* _REQUIREMENT_:
Below are the records; give again exactly the line with "right knee: (143, 242)", the line with "right ankle: (552, 204)", and each line that lies between them, and nothing besides.

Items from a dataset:
_____
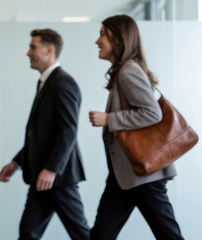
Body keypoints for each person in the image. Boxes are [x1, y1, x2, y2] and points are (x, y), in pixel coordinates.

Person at [89, 15, 184, 240]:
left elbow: (152, 112)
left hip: (143, 175)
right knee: (101, 235)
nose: (97, 41)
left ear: (119, 39)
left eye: (103, 34)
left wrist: (109, 119)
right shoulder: (124, 71)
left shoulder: (128, 71)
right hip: (125, 175)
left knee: (168, 235)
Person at [0, 28, 89, 240]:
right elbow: (39, 134)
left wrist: (51, 169)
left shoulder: (63, 83)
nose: (28, 53)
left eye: (32, 47)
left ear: (49, 50)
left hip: (58, 179)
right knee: (28, 233)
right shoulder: (46, 82)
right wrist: (16, 163)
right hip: (42, 177)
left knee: (81, 234)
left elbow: (68, 131)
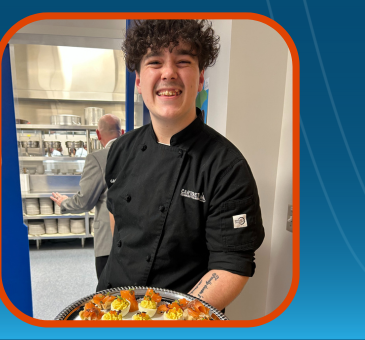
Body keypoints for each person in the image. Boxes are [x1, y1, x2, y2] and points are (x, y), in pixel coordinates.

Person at [96, 20, 265, 312]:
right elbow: (117, 223)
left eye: (183, 61)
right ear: (138, 81)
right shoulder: (121, 150)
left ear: (200, 78)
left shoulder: (226, 166)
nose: (169, 73)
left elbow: (231, 263)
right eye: (155, 61)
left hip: (183, 317)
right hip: (113, 304)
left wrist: (168, 318)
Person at [51, 114, 124, 278]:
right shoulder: (137, 156)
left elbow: (84, 202)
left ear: (98, 135)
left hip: (109, 241)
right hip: (137, 241)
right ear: (123, 132)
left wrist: (65, 203)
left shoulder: (97, 159)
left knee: (109, 295)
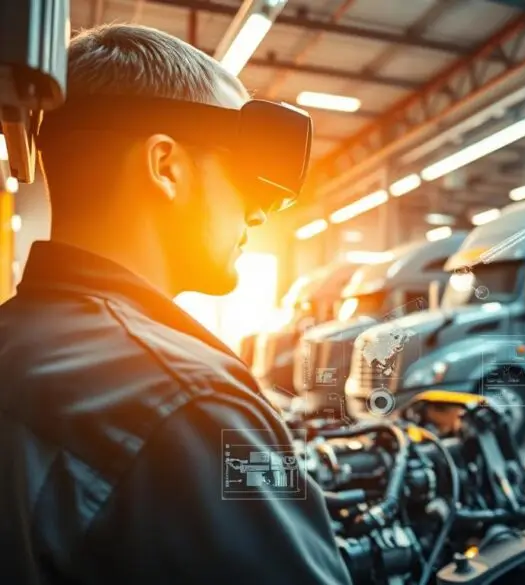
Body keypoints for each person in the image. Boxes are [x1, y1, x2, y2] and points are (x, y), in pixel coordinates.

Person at [0, 25, 353, 584]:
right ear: (165, 165)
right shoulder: (195, 405)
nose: (257, 214)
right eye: (243, 175)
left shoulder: (14, 341)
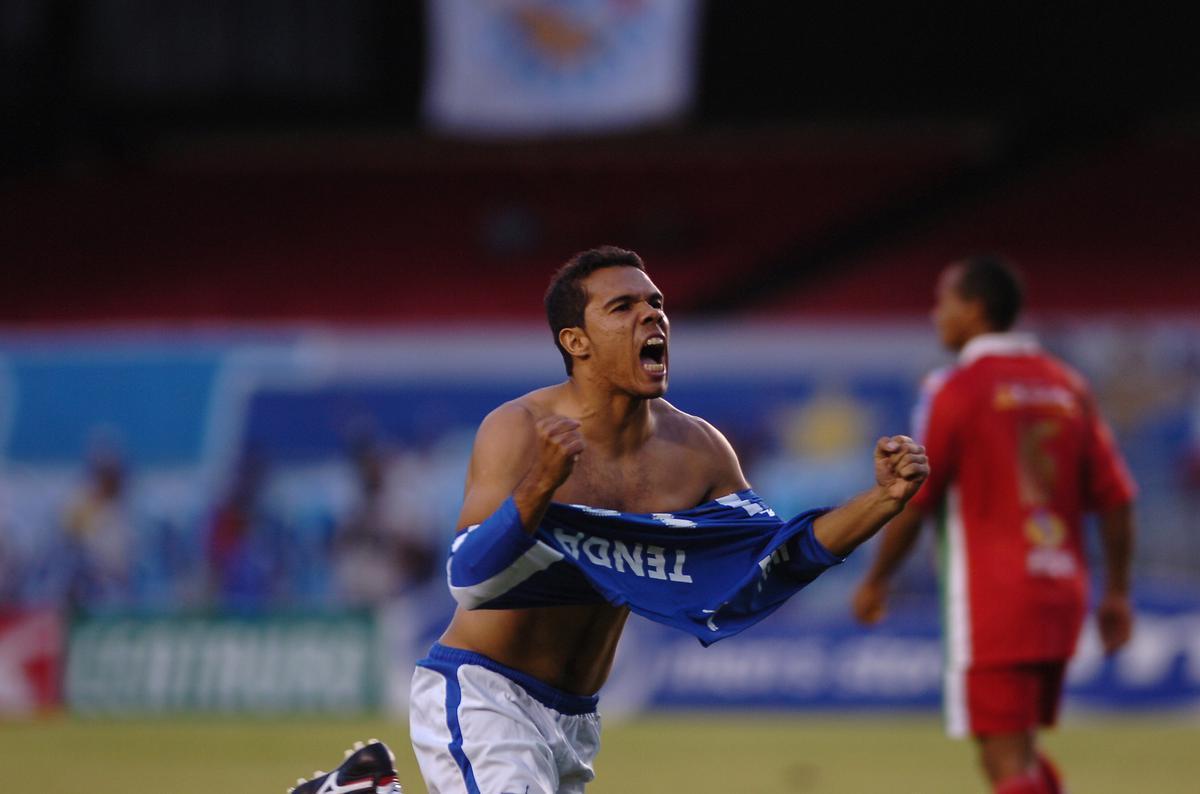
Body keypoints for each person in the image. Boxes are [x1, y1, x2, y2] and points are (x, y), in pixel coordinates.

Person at [408, 246, 929, 794]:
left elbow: (769, 565)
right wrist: (540, 484)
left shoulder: (699, 450)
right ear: (575, 342)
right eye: (622, 306)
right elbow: (469, 580)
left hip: (576, 718)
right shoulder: (518, 429)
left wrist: (880, 501)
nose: (651, 315)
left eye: (655, 303)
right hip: (483, 691)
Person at [852, 256, 1137, 794]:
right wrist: (1117, 592)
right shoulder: (1067, 385)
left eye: (946, 300)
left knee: (1004, 761)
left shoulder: (955, 388)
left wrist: (877, 579)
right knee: (1022, 751)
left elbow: (913, 496)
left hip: (993, 598)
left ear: (976, 308)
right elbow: (1117, 497)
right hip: (1061, 591)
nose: (938, 313)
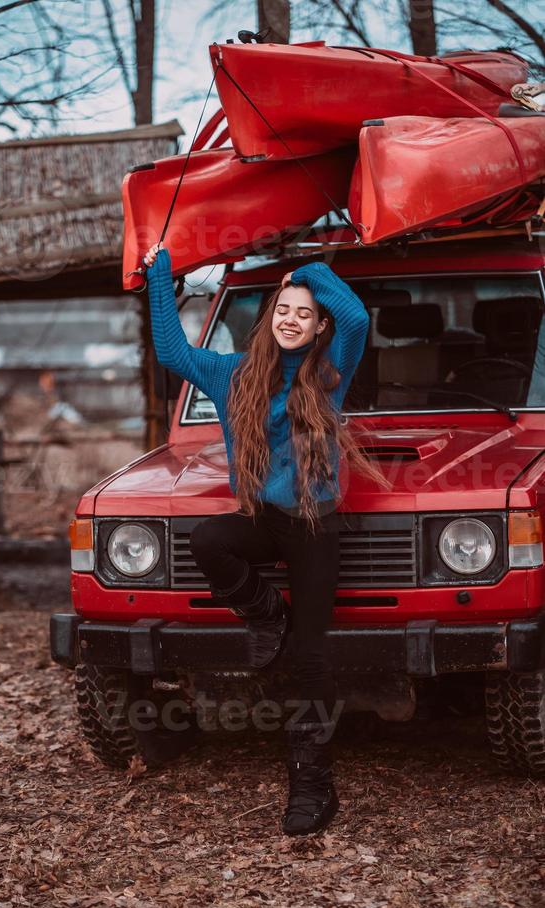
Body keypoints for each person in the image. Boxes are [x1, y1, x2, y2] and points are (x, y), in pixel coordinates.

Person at [143, 242, 387, 836]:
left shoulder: (329, 373)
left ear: (317, 325)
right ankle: (263, 614)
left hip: (311, 525)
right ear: (270, 312)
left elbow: (355, 318)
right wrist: (160, 271)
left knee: (311, 659)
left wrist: (303, 271)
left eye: (304, 313)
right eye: (284, 307)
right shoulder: (230, 374)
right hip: (261, 519)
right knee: (207, 541)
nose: (291, 319)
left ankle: (312, 786)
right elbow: (172, 348)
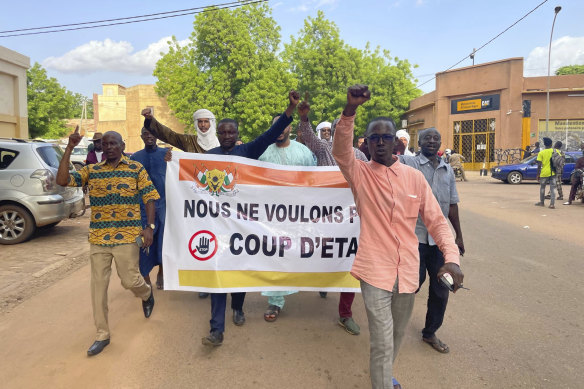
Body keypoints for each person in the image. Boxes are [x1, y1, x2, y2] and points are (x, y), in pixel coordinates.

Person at [332, 84, 463, 389]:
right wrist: (349, 111)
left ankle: (384, 375)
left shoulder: (414, 177)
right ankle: (382, 383)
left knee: (396, 335)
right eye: (373, 137)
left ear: (396, 143)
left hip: (407, 271)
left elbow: (438, 222)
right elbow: (340, 150)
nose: (379, 142)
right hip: (374, 271)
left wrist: (452, 259)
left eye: (385, 137)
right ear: (366, 143)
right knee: (381, 339)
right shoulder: (359, 173)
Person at [199, 90, 301, 346]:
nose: (226, 136)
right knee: (219, 275)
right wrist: (172, 160)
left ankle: (239, 308)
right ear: (217, 133)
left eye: (230, 132)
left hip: (243, 225)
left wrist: (289, 110)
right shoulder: (209, 157)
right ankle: (216, 330)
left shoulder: (248, 151)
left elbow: (269, 135)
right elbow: (190, 177)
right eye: (222, 132)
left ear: (237, 133)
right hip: (217, 225)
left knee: (239, 270)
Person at [56, 127, 159, 357]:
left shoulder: (135, 168)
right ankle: (102, 334)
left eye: (114, 143)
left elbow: (150, 197)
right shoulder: (91, 171)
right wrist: (70, 147)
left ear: (122, 146)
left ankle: (146, 294)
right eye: (106, 144)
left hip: (127, 235)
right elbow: (62, 180)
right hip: (99, 238)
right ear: (101, 147)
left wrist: (149, 227)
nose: (110, 147)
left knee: (130, 280)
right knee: (98, 287)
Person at [297, 103, 368, 336]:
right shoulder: (323, 148)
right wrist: (305, 117)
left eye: (345, 129)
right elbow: (307, 135)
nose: (341, 133)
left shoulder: (360, 156)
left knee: (348, 260)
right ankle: (324, 283)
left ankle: (345, 314)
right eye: (337, 129)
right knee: (323, 253)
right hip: (323, 217)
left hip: (350, 220)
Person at [141, 108, 218, 299]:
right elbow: (169, 135)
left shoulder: (223, 143)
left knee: (219, 239)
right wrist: (151, 120)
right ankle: (203, 282)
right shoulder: (189, 142)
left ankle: (219, 279)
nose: (203, 125)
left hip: (219, 202)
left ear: (212, 123)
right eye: (199, 122)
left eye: (206, 121)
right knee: (202, 240)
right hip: (196, 202)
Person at [401, 128, 465, 355]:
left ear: (440, 143)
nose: (431, 141)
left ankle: (430, 332)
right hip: (414, 238)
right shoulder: (409, 163)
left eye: (436, 138)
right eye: (427, 137)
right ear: (418, 142)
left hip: (439, 241)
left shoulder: (447, 170)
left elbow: (452, 205)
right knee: (411, 285)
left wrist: (458, 236)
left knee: (442, 289)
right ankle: (393, 326)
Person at [259, 113, 316, 322]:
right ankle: (275, 300)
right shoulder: (262, 153)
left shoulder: (304, 153)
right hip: (270, 215)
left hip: (298, 215)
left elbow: (315, 182)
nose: (280, 130)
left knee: (301, 251)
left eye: (284, 126)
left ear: (290, 128)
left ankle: (323, 280)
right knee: (275, 254)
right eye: (276, 126)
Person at [130, 128, 171, 289]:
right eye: (145, 134)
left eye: (152, 134)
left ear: (157, 136)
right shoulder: (135, 157)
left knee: (164, 240)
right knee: (143, 242)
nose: (149, 136)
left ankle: (162, 272)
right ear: (141, 137)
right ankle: (145, 276)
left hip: (163, 203)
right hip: (142, 206)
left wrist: (173, 160)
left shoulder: (167, 155)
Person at [535, 137, 556, 209]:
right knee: (553, 189)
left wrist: (538, 174)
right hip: (553, 172)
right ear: (551, 144)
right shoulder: (555, 151)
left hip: (544, 173)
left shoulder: (541, 153)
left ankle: (542, 202)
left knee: (542, 188)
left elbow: (539, 165)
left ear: (544, 144)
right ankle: (552, 204)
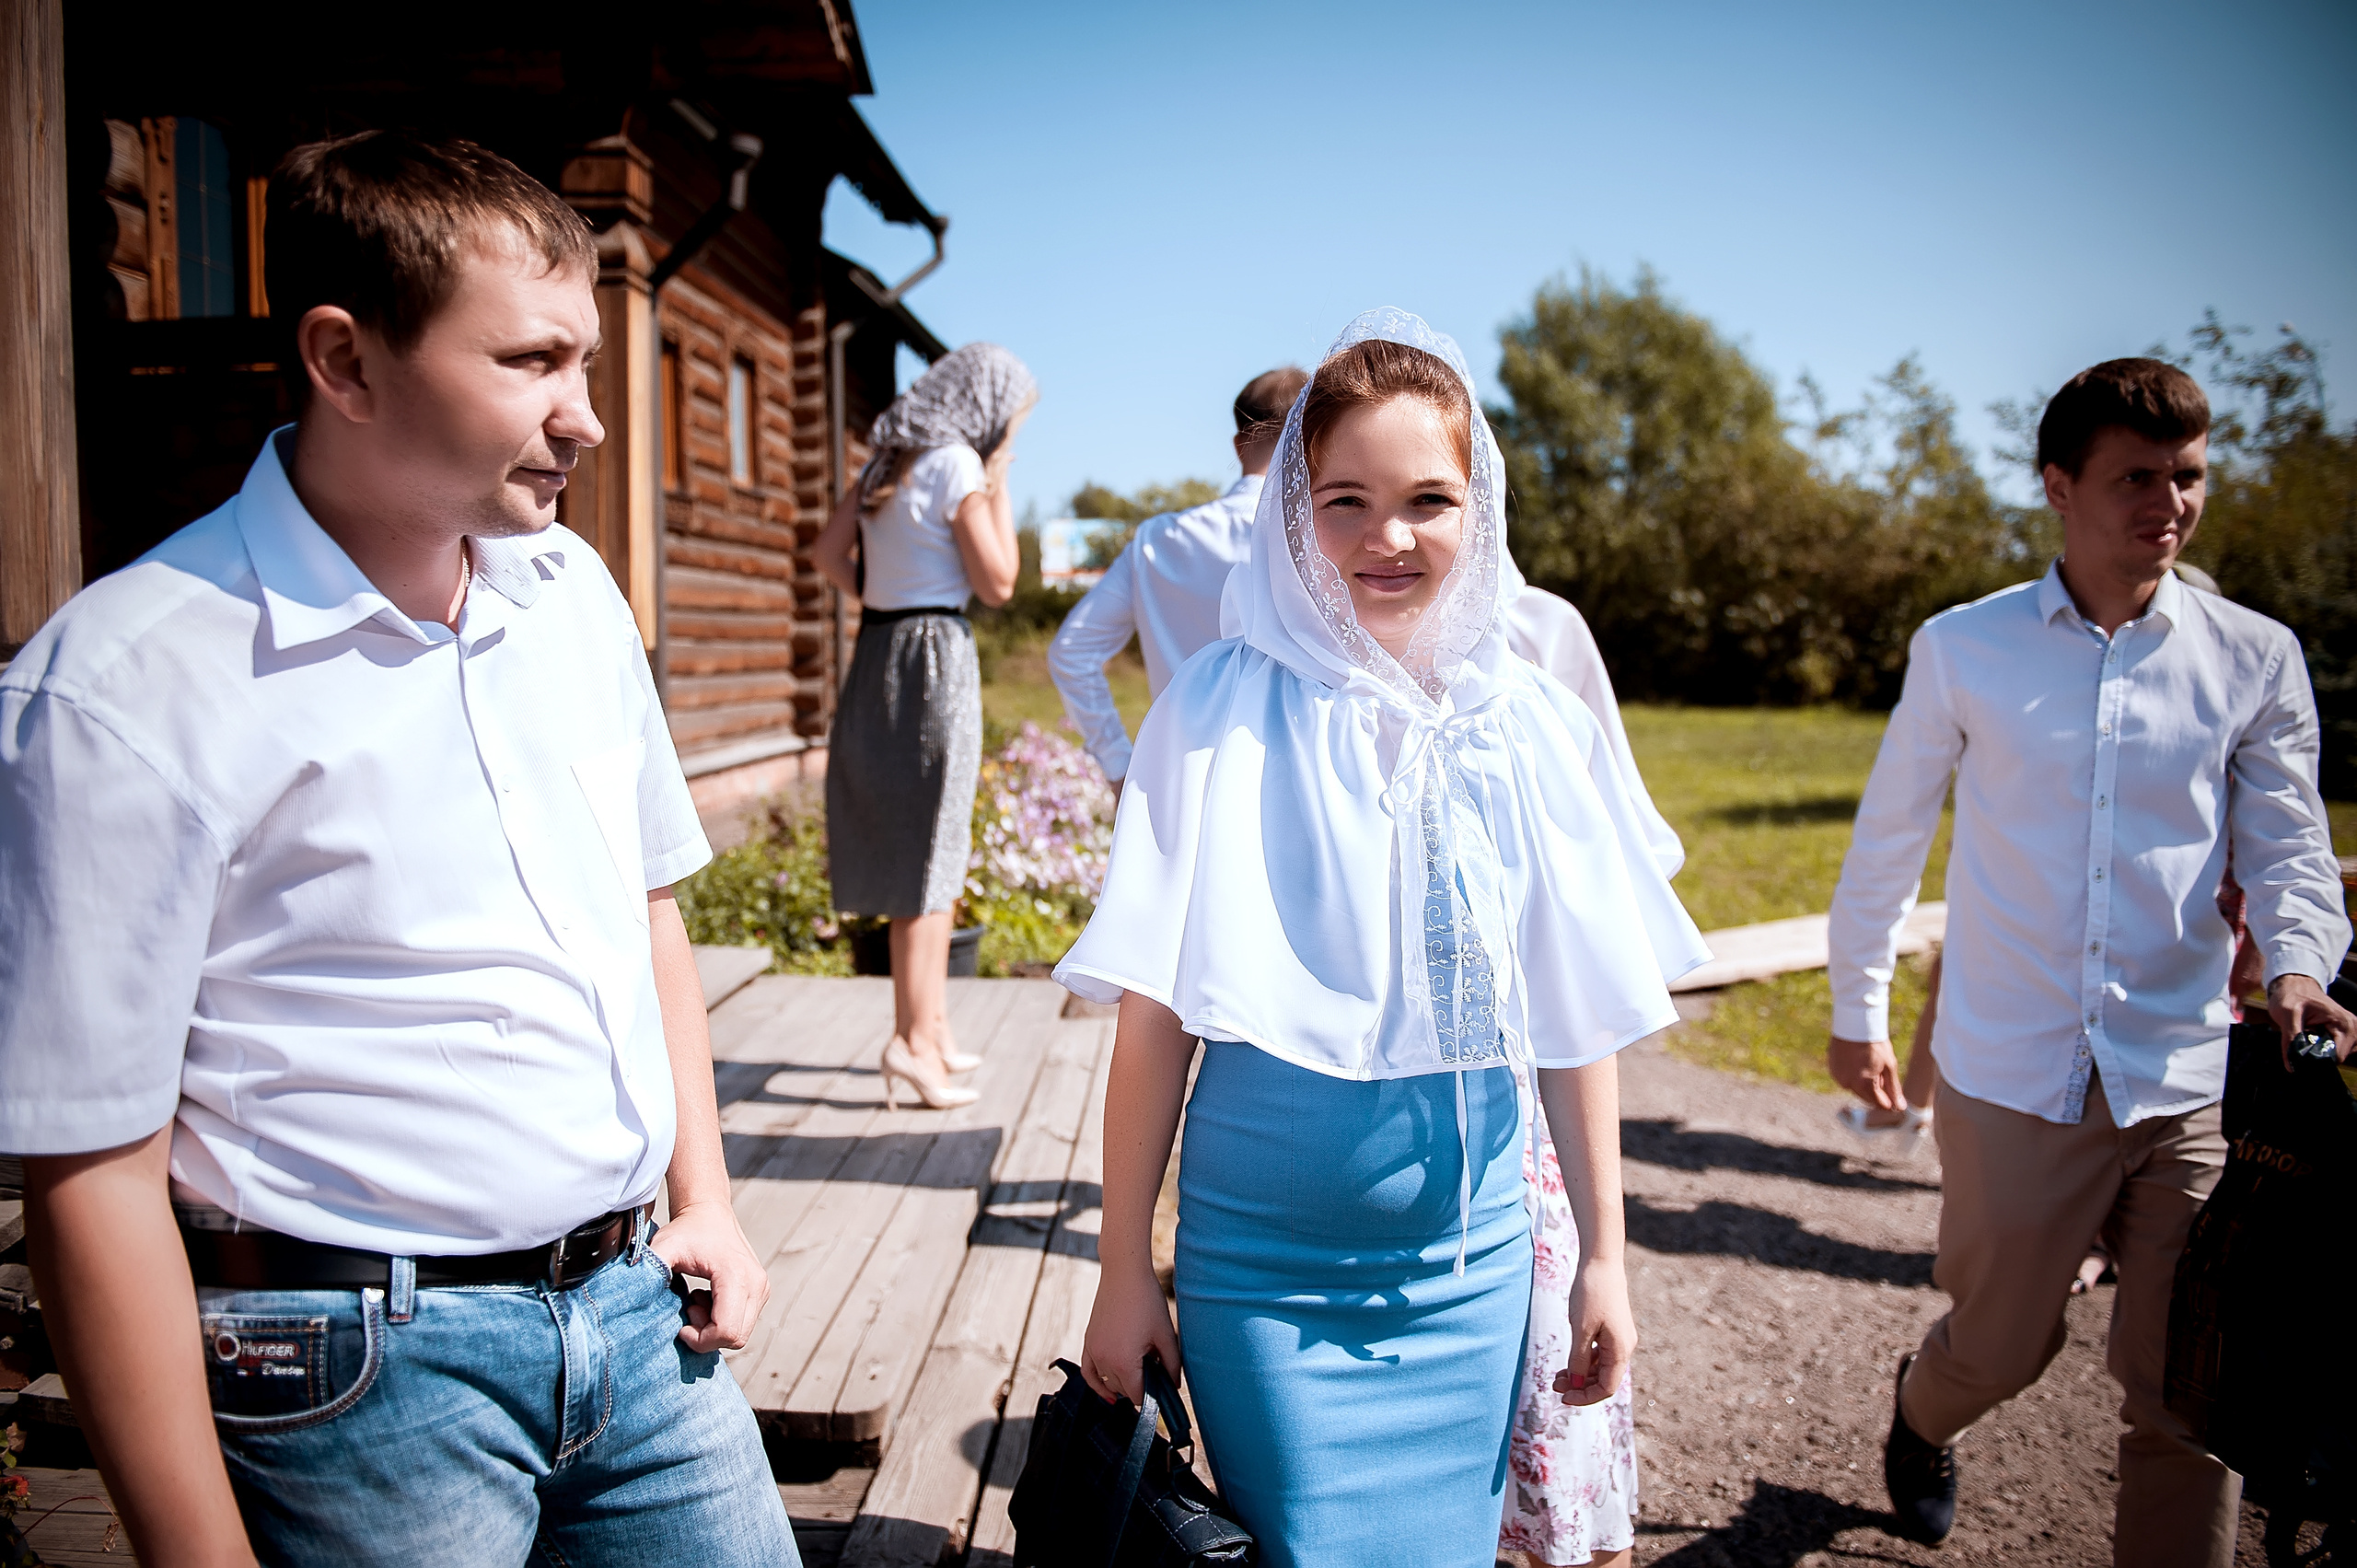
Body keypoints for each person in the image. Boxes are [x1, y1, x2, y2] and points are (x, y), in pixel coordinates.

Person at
_____
* _ANSWER TO THIS TASK_:
right knee: (143, 242)
nose: (149, 136)
left ankle: (162, 272)
right ear: (141, 137)
right ankle: (145, 276)
left hip: (163, 203)
right hip: (142, 206)
left wrist: (173, 160)
left shoulder: (167, 155)
Person at [535, 137, 556, 209]:
right knee: (553, 189)
left wrist: (538, 174)
right hip: (553, 172)
right ear: (551, 144)
right shoulder: (555, 151)
left hip: (544, 173)
left shoulder: (541, 153)
left ankle: (542, 202)
left knee: (542, 188)
left elbow: (539, 165)
left ear: (544, 144)
right ankle: (552, 204)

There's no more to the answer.